Insurrection: To Believe Is Human; To Doubt, Divine, the spectacular 2011 release by pyro-theologian Peter Rollins is a book that’s difficult to summarize or explain in brief. All the more difficult because I’d like to explain to EVERYONE, not just those that self-identify as Christian, why it’s so great.
In short, Rollins’ work hinges on the idea of dismantling what he sees as a wrongheaded understanding of God. He calls it the deus ex machina God, but we all know it as the bearded guy in the clouds calling the shots. Rollins asks his readers to look at the simple idea that “God is love” and from there begin to zoom out to the idea that God is manifest in the act of love, and is not some sort of celestial entity.
He gets to this through various means: Jesus’ words on the cross “My God, my God, why have you forsaken me?” which Rollins posits is the moment when God becomes an atheist, the writings of Mother Theresa in which she describes living her entire life with a core-deep sense that there was no God out there watching over her, but that she experienced God in her work with the poorest of Calcutta, and through various parables that he uses to introduce each chapter.
Rollins asks his readers to strip away what he’s previously referred to as the idolatry of God, until all that is left is a person willing to live a life of love, kindness, peace, and humility. Understanding that in living that life we are producing the place where God dwells. He goes on, then, to extrapolate the idea that God’s will for our lives becomes our own will for a life based in love, charity, mercy, and respect.

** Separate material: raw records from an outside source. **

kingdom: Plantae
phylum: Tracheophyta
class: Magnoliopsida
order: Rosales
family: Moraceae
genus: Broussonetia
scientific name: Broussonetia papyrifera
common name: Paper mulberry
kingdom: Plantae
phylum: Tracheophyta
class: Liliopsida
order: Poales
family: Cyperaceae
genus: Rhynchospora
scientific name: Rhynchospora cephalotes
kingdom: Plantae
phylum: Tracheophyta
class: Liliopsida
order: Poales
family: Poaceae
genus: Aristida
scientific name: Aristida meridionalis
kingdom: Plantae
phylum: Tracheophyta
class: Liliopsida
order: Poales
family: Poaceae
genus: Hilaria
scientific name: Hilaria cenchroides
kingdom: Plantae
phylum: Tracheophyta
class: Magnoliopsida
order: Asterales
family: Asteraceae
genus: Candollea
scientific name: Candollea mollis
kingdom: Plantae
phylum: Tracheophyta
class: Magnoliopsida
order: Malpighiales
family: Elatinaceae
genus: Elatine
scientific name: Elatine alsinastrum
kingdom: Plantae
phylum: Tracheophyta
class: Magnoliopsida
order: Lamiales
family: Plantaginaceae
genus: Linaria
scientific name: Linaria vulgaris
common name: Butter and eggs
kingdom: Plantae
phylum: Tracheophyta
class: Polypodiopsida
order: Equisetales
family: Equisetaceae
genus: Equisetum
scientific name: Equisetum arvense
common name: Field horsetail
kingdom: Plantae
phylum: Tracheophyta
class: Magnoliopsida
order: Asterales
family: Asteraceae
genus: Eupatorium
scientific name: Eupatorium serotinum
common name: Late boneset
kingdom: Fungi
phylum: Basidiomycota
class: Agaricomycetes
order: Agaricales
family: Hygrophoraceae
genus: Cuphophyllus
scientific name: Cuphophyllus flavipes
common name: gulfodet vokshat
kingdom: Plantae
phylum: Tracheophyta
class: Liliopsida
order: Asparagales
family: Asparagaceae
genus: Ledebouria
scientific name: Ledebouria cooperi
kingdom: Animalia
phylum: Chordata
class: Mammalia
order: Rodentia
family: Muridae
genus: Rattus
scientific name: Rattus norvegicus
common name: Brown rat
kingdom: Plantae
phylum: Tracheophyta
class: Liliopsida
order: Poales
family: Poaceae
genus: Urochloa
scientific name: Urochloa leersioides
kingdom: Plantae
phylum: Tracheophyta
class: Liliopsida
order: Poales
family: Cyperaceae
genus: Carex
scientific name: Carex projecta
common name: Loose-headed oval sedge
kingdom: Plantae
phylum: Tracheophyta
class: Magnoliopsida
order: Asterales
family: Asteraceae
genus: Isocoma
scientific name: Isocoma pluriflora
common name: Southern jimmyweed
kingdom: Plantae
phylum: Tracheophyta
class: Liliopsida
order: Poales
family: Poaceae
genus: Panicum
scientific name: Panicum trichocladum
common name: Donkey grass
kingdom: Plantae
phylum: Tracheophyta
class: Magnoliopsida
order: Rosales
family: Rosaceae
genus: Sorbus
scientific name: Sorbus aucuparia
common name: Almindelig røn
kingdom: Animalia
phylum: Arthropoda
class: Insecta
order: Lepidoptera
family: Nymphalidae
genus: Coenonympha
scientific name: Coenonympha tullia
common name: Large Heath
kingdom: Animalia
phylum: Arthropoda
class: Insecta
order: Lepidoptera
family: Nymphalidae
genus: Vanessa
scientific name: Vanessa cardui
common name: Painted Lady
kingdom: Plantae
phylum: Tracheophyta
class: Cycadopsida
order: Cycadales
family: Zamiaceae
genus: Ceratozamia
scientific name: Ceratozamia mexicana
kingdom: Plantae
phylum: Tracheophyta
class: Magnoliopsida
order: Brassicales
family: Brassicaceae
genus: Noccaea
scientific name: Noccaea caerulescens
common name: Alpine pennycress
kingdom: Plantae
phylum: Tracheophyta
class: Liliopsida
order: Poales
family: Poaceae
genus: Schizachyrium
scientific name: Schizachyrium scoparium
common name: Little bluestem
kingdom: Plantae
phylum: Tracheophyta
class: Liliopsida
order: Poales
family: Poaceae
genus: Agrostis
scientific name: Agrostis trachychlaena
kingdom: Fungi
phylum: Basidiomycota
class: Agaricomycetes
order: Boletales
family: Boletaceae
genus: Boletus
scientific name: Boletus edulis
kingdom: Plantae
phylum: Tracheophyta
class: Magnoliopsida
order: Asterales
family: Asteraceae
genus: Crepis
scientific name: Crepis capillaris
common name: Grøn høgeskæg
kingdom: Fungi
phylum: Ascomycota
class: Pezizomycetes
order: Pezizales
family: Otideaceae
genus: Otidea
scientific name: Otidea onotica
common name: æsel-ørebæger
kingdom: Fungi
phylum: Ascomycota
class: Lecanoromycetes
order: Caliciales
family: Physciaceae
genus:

I would struggle to recommend Insurrection to those not familiar with the basics of the Christian faith, though I’d struggle equally to recommend it to anyone who holds to those tenets with too much fundamentalism as Rollins’ work towards an a/theistic form of an understanding of God is all but heretical by comparison to what most think of as Christianity. But to those open-minded enough, or to those unable to fully embrace or fully leave the faith, it’s something of a revelation.